:: Task material ::

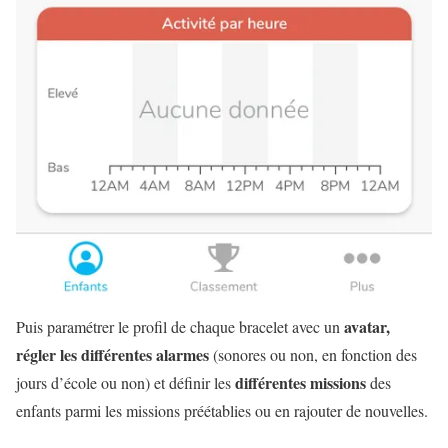
avatar,
Puis paramétrer le profil de chaque bracelet avec un
régler les différentes alarmes
(sonores ou non, en fonction des
différentes missions
jours d’école ou non) et définir les
des
enfants parmi les missions préétablies ou en rajouter de nouvelles.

:::

Directions:
Reproduce the text read from the records above line for line, with the pictures left out.

Exercise answer:
avatar,
Puis paramétrer le profil de chaque bracelet avec un
régler les différentes alarmes
(sonores ou non, en fonction des
différentes missions
jours d’école ou non) et définir les
des
enfants parmi les missions préétablies ou en rajouter de nouvelles.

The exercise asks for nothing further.